Tech background: the Postgres database system was built to replace Ingres. Postgres is portmanteau of Post-Ingres. When SQL support was added, they did it again and we got PostgreSQL. Many people call it Postgress, some add the SQL part in some way.
If there is a pronunciation of PostgreSQL that’s wrong, it’s Postgree. I can understand the confusion, though, so when the management team started saying that I tried to be nice. As the company’s foremost database geek, I figured if I dropped “Postgress” into conversation a few times they’d catch on. After all, if the management of a technical business mispronounces technical words, that doesn’t promote confidence in the business – and we were all pulling in the same direction there, right?
We were not. If anything my “help” made matters worse. I even started to hear the overall technical lead call it Postgree. So I invited him out to the car park for a polite word.
“It’s a management thing,” he told me, “it’s one of the ways they distinguish if you’re one of them.”

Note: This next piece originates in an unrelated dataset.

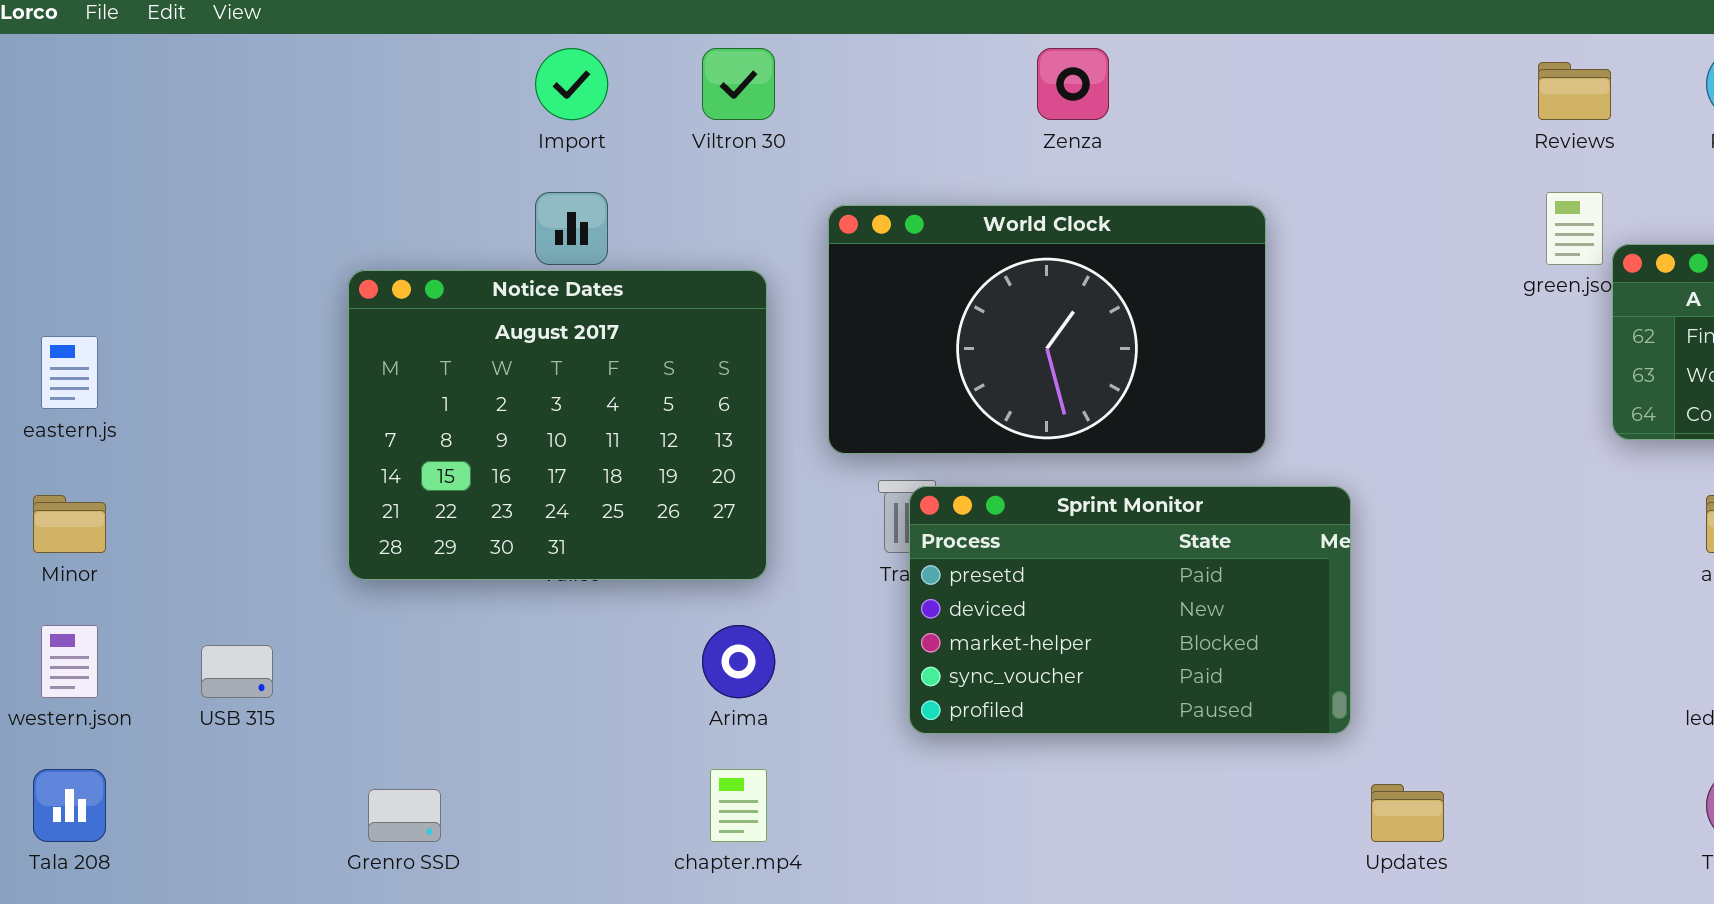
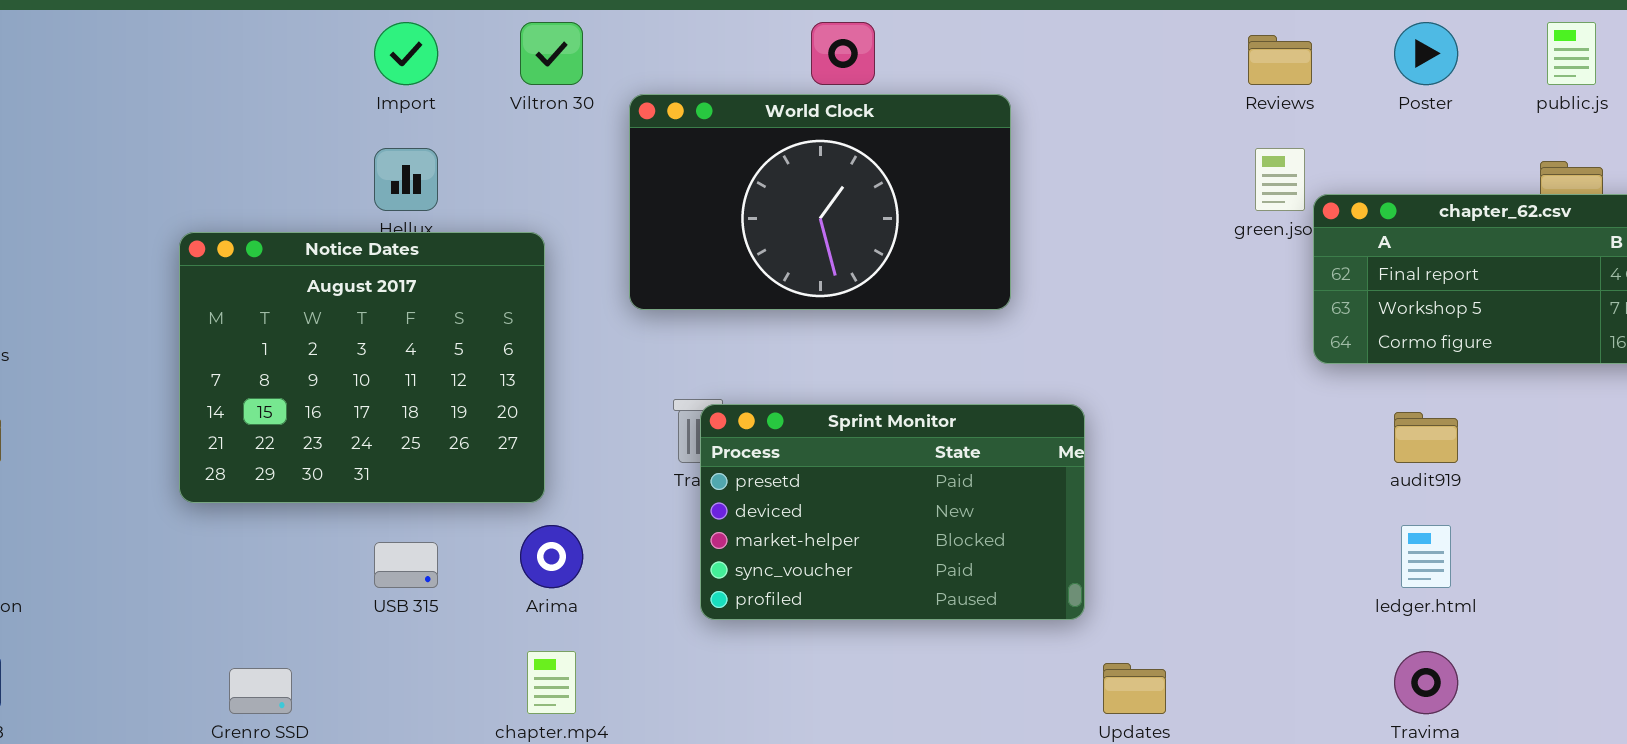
World Clock: [828,205,1266,454] -> [629,94,1011,310], moved
Notice Dates: [348,270,767,580] -> [179,232,545,503], moved
USB 315: [201,645,273,698] -> [374,542,438,588], moved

Omitting much for the sake of brevity, A them and us culture had developed (or perhaps was deliberately fostered). It included a secret language used by the management team. They were perfectly aware that all the buzzwords they were using were ridiculous and that they were, indeed, mispronouncing PostgreSQL. It was a tool which allowed them to talk openly but still exclude people from the conversation.
It won’t surprise you to know that the business struggled, in many ways.
I met up with someone from there a year or so back, “We’re dead,” he told me, “COVID has killed us.” The company couldn’t recruit technical people, which he firmly blamed on the rise in remote working. What he had wrong was that the company couldn’t afford to pay enough.
It’s true that some people focus only on the wage slip. It was a factor. Most of us are far more complex: we want job security, job satisfaction, camaraderie, things that make the course of the day a more pleasant experience.
That company still had a toxic culture. Nobody wanted to work there, but options in that region – before COVID – were limited. Now tech people had much more choice, they were choosing not to work there.
In a market where good people are excruciatingly difficult to attract, if you want to build a successful business you have to build a positive and progressive culture, make somewhere people want to work. It’s a necessary investment that’s good for all of us.